If you thought the news above was bad, brace yourself, you’re about to hear worse. YOU may have been responsible in part for the attack! Before you go all indignant on me, let me put it across differently. Your computer may have been one in the millions used by hackers to launch the disruption of service, without your knowledge, of course.

Heard of botnets? They’re the armies of zombie computers that have been taken over and are controlled by hackers to perpetrate other heinous crimes on the Internet. If you do not protect your system with adequate measures such as anti-virus software and sensible Internet usage, you leave your doors (Windows?) wide open to hackers. Your computer then becomes the next link in the chain of systems that form a botnet!

Root Cause for the Root Attack – YOU! Pushpa Sathish, Staff Writer, Network Security Journal, 7 Feb 2007

While no doubt end users should be somewhat careful about what they do, suppose we make an analogy to automobiles. If a car manufacturer sold cars that were easy for joyriders to remotely hijack out of your garage at night and drive around without you ever knowing it, who do you think would be liable? You, or the manufacturer?

Seems to me the most relevant part of the above post is the parenthetical remark:


When will we see software vendor liability like we already see automobile manufacturer liability? That would be some good risk management.


Should a Breach be Unreported if It Wasn’t Really Lost?

Adam has some ruminations on what should happen when a data loss has been reported, and it turns out the data wasn’t really lost (the tape was found, the laptop was in the closet, etc.). While I can understand the temptation to strike out that entry in wherever it was logged, I think it’s important to keep both the original report and a new report of the data being found.
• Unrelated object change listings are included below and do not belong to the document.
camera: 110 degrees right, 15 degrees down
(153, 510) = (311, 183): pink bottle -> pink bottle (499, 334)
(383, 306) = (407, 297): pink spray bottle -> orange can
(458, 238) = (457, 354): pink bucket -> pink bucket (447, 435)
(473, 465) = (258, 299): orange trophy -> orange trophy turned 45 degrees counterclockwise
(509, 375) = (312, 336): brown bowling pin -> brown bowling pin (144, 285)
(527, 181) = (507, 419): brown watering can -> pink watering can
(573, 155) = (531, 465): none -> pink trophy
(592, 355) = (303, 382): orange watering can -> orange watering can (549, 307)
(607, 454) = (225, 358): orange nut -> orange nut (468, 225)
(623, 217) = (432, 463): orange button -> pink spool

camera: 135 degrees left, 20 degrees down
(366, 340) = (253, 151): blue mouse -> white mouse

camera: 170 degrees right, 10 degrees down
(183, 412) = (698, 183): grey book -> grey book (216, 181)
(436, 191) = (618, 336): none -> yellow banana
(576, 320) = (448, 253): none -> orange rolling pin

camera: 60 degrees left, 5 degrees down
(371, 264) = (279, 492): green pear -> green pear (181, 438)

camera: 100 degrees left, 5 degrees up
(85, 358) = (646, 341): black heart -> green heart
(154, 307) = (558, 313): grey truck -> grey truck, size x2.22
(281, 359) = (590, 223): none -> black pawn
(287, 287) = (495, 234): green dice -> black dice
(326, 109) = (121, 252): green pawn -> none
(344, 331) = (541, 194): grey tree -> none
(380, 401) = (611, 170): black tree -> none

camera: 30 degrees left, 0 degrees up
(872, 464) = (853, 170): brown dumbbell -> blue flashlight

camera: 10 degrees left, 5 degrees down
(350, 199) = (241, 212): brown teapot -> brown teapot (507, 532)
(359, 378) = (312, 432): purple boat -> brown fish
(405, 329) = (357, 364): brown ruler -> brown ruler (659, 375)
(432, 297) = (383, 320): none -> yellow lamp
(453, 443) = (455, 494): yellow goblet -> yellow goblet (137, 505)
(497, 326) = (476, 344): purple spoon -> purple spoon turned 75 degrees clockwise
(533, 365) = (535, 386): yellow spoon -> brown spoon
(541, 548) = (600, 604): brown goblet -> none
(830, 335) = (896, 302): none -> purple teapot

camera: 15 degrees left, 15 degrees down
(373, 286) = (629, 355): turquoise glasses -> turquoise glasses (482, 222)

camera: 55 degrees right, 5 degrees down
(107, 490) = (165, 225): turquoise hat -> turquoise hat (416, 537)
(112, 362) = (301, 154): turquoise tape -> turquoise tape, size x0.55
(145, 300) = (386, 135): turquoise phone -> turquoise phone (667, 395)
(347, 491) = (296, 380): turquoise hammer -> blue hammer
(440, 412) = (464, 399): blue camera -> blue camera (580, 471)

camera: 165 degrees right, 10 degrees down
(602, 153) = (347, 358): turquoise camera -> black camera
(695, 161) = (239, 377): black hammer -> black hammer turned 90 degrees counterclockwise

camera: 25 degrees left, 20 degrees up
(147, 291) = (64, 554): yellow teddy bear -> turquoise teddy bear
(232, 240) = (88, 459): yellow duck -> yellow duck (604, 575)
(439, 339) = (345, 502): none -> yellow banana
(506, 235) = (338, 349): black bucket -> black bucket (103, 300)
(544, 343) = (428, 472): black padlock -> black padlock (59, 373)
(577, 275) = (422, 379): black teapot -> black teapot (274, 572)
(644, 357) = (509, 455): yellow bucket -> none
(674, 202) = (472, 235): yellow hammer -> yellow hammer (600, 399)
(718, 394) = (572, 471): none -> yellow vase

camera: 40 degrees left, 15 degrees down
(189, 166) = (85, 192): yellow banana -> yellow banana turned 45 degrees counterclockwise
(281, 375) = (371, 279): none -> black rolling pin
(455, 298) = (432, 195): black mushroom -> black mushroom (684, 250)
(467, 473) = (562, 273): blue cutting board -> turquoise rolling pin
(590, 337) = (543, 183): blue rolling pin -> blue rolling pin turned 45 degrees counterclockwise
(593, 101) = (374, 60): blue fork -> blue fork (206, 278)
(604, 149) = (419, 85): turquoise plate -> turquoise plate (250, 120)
Why don’t we see statistics on data that wasn’t really lost, anyway? Is it because lost data is almost never found? Or just nobody thought to compile such statistics?


Known Identity Thieves?

Adam posts some interesting hypotheses about how much of identity theft is perpetrated by thieves known to the victims:
Now, if (1) is true, then for all ID theft victims, 40% should know the perpetrator. If (2) is true, then perhaps 11% of ID theft is committed by someone who the victim knows, and 90% of that is detected. Perhaps it’s 90% of ID theft is committed by someone who the victim knows, and that’s only detected 27% of the time.

Identity theft numbers: Javelin vs. FTC, Adam Shostack, 13 Feb 2007

Read his blog for the details. As he says, his hypotheses should be testable. And which (if either) hypothesis is correct should have some bearing on measures that will work to prevent identity theft.


Son of Base Rate Fallacy

Lamar Smith has proposed to wiretap everything on the Internet:


(a) Regulations- Not later than 90 days after the date of the enactment of this section, the Attorney General shall issue regulations governing the retention of records by Internet Service Providers. Such regulations shall, at a minimum, require retention of records, such as the name and address of the subscriber or registered user to whom an Internet Protocol address, user identification or telephone number was assigned, in order to permit compliance with court orders that may require production of such information.

H.R. 837, 6 Feb 2007, "SAFETY Act" (Stopping Adults Facilitating the Exploitation of Today’s Youth Act)

Once again children are used as an excuse for blanket spying.